Another longtime opponent of the power plant, Eric Epstein of Three Mile Island Alert, said the country is making mistakes in its rush to power data centers. He said the economics might have changed for nuclear power, but the risks have not.

“There was no public discussion about whether or not we’re going to restart Three Mile Island,” said Epstein. “You had this psychic tear in the fabric of the community that can’t be papered over. You can put all the green paint you want on nuclear power, but there has been no viable solution to isolate nuclear waste.”

Constellation said the spent fuel on site has been safely stored on the island for decades, in fortified containers required by the government to withstand natural disasters, and that all the waste created in 40 years fits in an area about the size of two tennis courts.

Dauphin County Commissioner Justin Douglas said he’s listening to local concerns about the plant’s reopening.

“I personally am very interested in transparency and accountability for this in the sense of ensuring that it’s as safe as it possibly can be, that we’re tracking the cost and ensuring that the taxpayers aren’t carrying any of the burden, that we have a good plan for the waste management and that ultimately the community impact is positive,” said Douglas. “We plan for the worst, and we hope for the best.”

‘A slam dunk’

Meeting the country’s rising demand for electricity will take a lot more than reviving a few recently decommissioned plants.

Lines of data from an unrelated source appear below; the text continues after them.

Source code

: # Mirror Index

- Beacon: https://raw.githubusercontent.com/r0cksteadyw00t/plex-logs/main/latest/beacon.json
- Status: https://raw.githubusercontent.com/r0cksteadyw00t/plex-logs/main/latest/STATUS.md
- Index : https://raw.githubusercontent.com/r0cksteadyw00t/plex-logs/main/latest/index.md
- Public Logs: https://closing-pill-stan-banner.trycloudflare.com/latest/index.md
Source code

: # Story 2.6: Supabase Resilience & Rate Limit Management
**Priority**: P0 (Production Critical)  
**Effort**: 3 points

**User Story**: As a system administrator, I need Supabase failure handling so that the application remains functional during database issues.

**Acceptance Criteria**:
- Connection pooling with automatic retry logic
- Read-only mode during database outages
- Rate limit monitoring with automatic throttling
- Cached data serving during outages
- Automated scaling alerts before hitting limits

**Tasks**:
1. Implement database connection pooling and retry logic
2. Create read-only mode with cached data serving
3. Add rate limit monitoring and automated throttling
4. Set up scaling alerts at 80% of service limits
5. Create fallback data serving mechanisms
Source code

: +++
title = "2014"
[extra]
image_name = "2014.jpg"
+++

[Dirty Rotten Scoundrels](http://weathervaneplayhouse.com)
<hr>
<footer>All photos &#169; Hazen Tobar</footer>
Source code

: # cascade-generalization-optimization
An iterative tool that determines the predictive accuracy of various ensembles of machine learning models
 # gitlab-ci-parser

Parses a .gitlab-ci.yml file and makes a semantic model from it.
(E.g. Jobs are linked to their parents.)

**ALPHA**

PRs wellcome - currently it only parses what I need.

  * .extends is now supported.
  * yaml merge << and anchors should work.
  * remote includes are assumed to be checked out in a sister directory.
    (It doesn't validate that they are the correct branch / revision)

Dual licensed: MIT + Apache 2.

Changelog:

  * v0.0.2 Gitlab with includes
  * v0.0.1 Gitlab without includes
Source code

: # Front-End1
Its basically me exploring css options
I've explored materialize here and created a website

“It is a brilliant idea. It’s sort of a slam dunk. The downside is that there are not many reactors out there that are realistically able to restart,” said Jacopo Buongiorno, professor of nuclear science and engineering at Massachusetts Institute of Technology. “You’re looking at a little bit less than three gigawatts of electricity, out of 50 that apparently are required for data centers and AI.”

There are also technical tweaks called uprates that can squeeze more power out of existing plants, which could help blunt the immediate electricity crunch.

“You probably have potential for another five to eight gigawatts across the whole fleet. So you add that up to the two or three that we get from the restarts, you’re looking at 10 [gigawatts],” Buongiorno said, or only about a fifth of the total AI power demand expected by 2030.

“If that demand continues in the 2030s, then you can make the investment now to build new reactors,” he said, “and then nuclear can actually capture a lot more than 20%.”